Changing the TTS Backend

The text-to-speech (TTS) backend is the software that actually converts text to speech. The default backend is your system’s accessibility speech, which is simple, lightweight, and fast. However, it is not necessarily the most realistic or flexible TTS engine. There are several cloud services that provide TTS, such as Amazon Polly. PyLips currently supports Amazon Polly, but we plan to add other services in the future.

Integrating with Amazon Polly

To use Amazon Polly, you will need to set up the AWS CLI for your system. This Medium article does a great job of explaining the steps you will need to take. Be sure to allow Polly access; Polly has a free trial for one year that allows you to perform TTS with up to 5 million characters per month for free.

Once you have set up the AWS CLI, you can use it by passing ‘polly’ to the RobotFace constructor:

from pylips.speech import RobotFace

face = RobotFace(tts_method='polly')

You can also pass different voice_ids as in the “changing the voice” example. A description of the different voices for Polly are available here.
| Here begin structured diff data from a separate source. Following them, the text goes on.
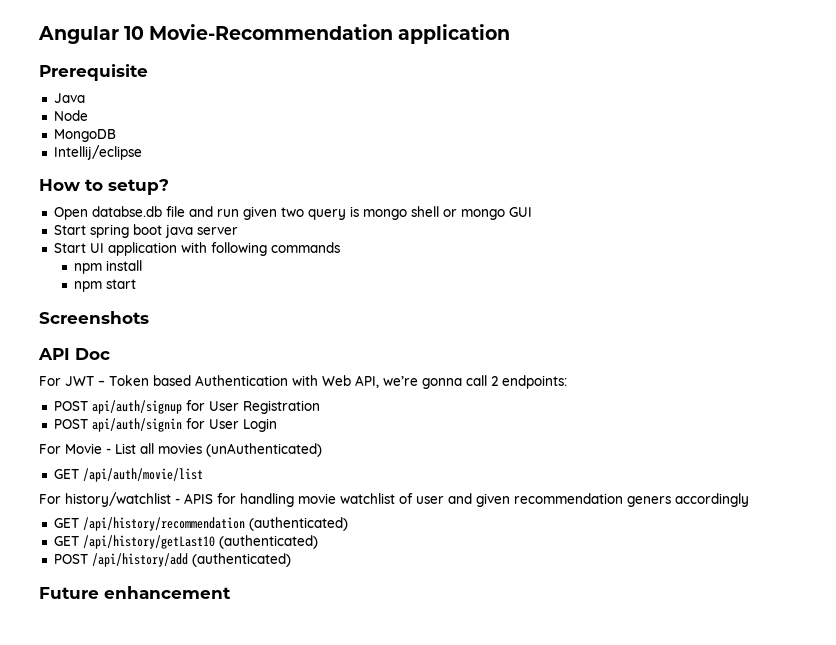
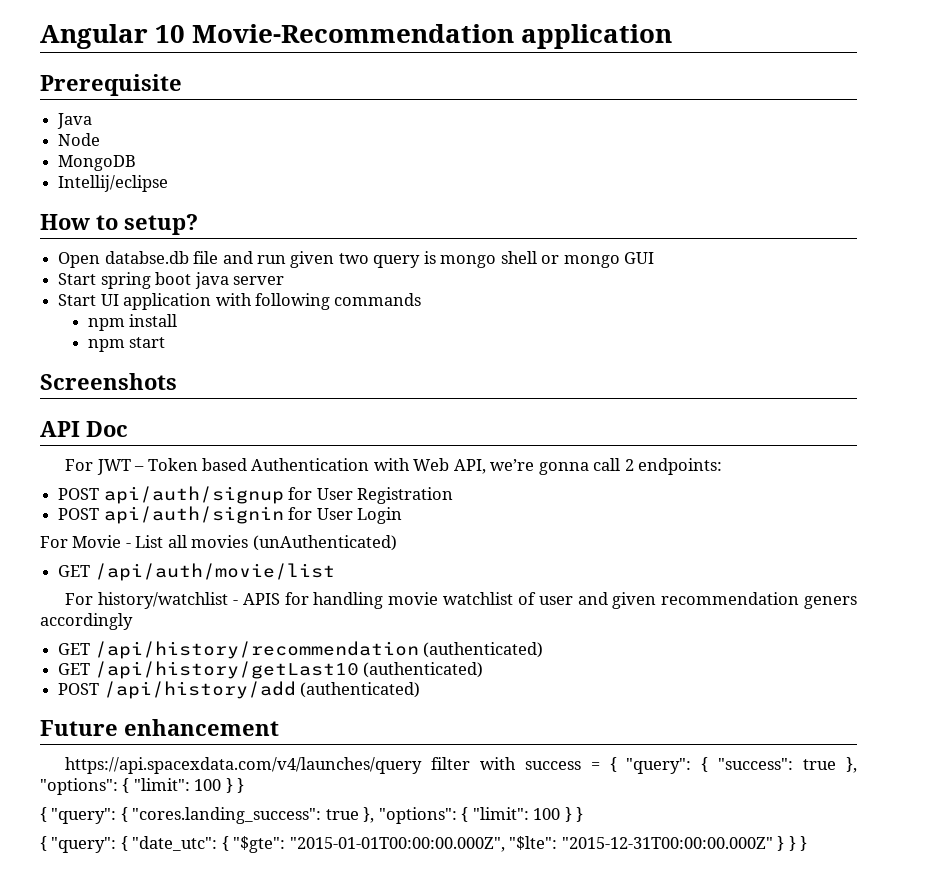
(231, 592) none -> [65,757,857,774] [40,778,245,795] [40,807,584,824] [40,836,808,853] // https://api.spacexdata.com/v4/launches/query filter with success = { "query": { "success": true }, "options": { "limit": 100 } } // { "query": { "cores.landing_success": true }, "options": { "limit": 100 } } // { "query": { "date_utc": { "$gte": "2015-01-01T00:00:00.000Z", "$lte": "2015-12-31T00:00:00.000Z" } } }

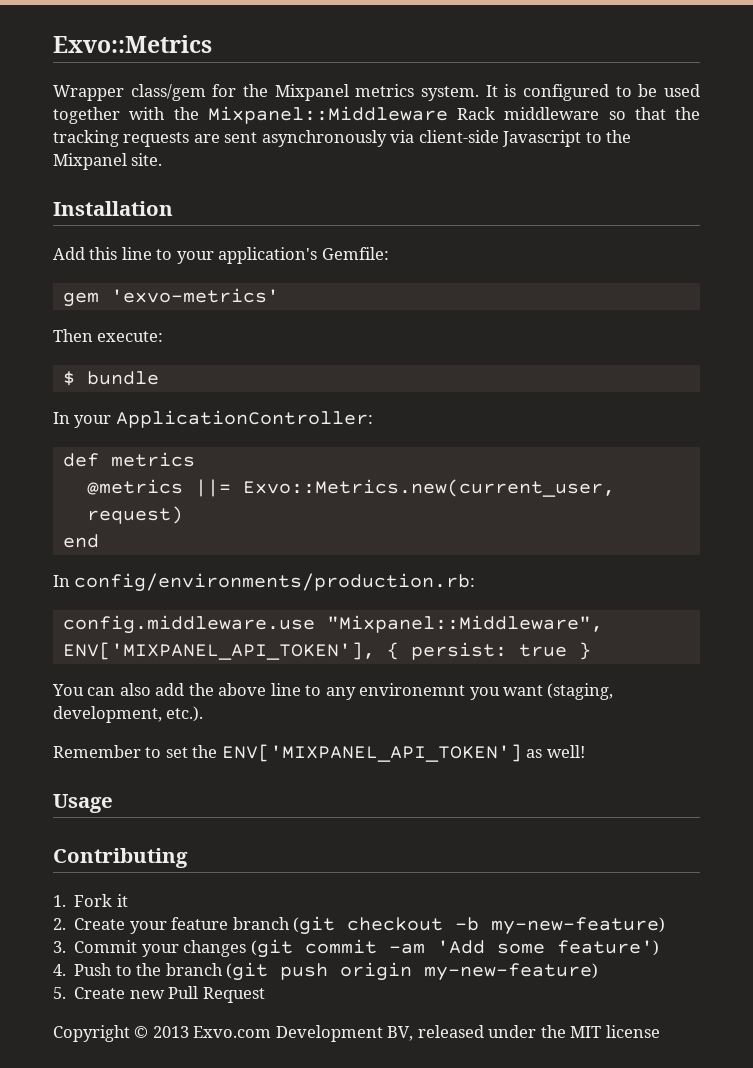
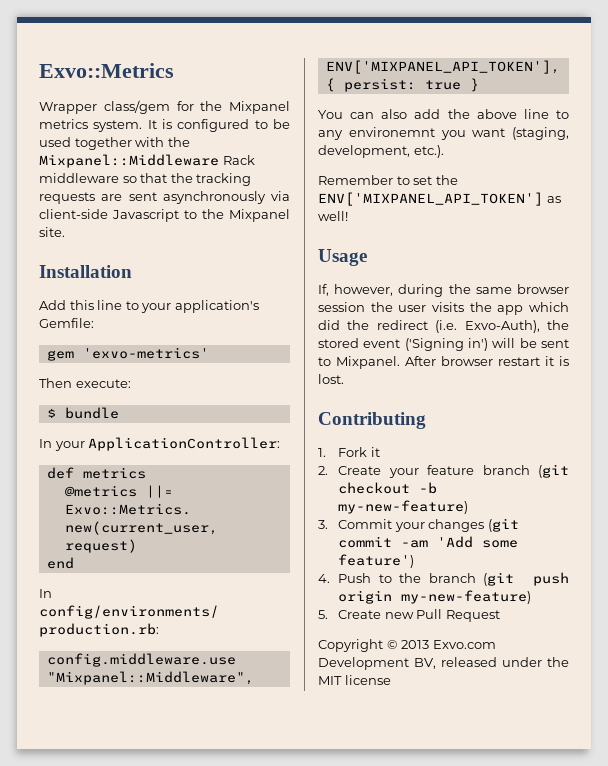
(113, 803) none -> [318,284,569,297] [318,302,569,315] [318,320,569,333] [318,338,569,351] [318,356,569,369] [318,374,344,384] // If, however, during the same browser session the user visits the app which did the redirect (i.e. Exvo-Auth), the stored event ('Signing in') will be sent to Mixpanel. After browser restart it is lost.

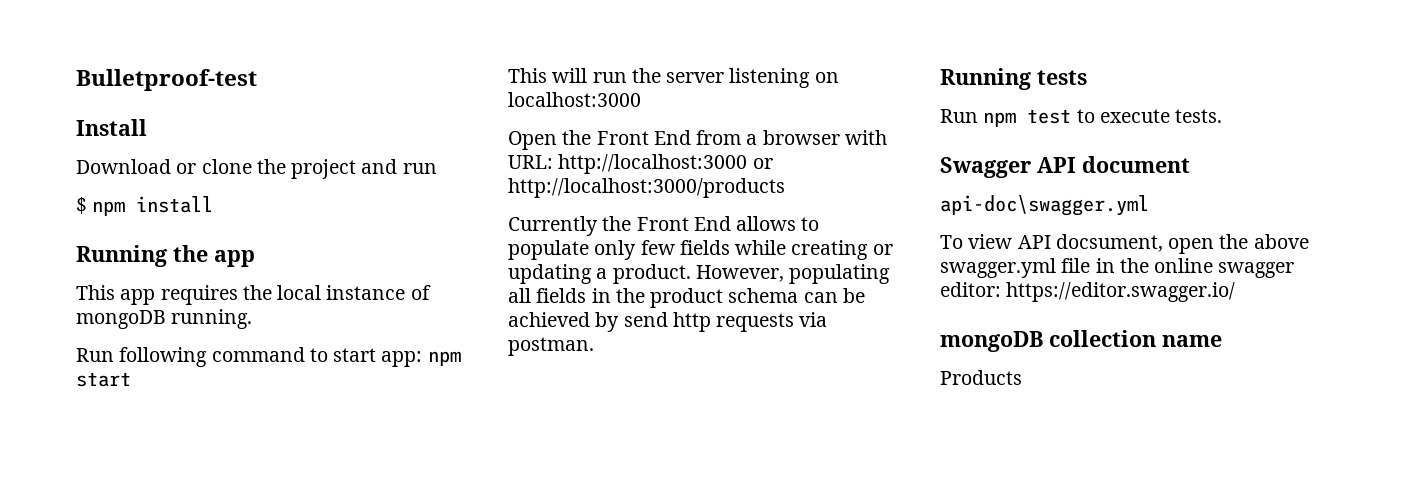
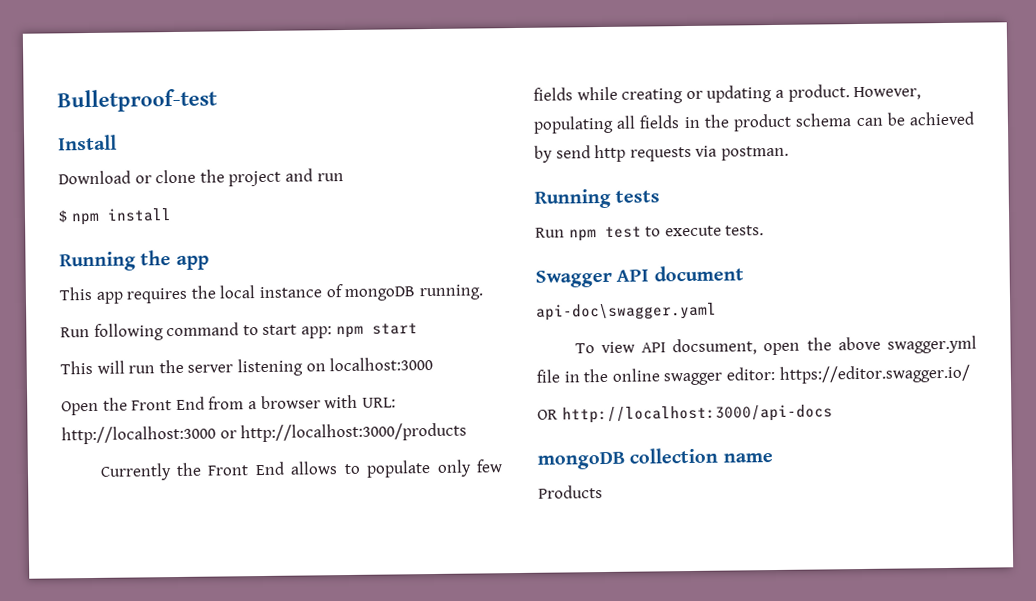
[940,195,1149,216] api-doc\swagger.yml -> [536,302,717,321] api-doc\swagger.yaml
(1236, 292) none -> [537,404,833,424] // OR http://localhost:3000/api-docs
In addition, Amazon Polly has many options to customize the TTS output. Specifically, Polly uses SSML to customize the output. SSML is a markup language that allows you to control the pitch, rate, volume, and other aspects of the speech. You can directly pass SSML to the say method:

from pylips.speech import RobotFace

face = RobotFace(tts_method='polly')
face.say('<prosody rate="slow">Hello, world!</prosody>')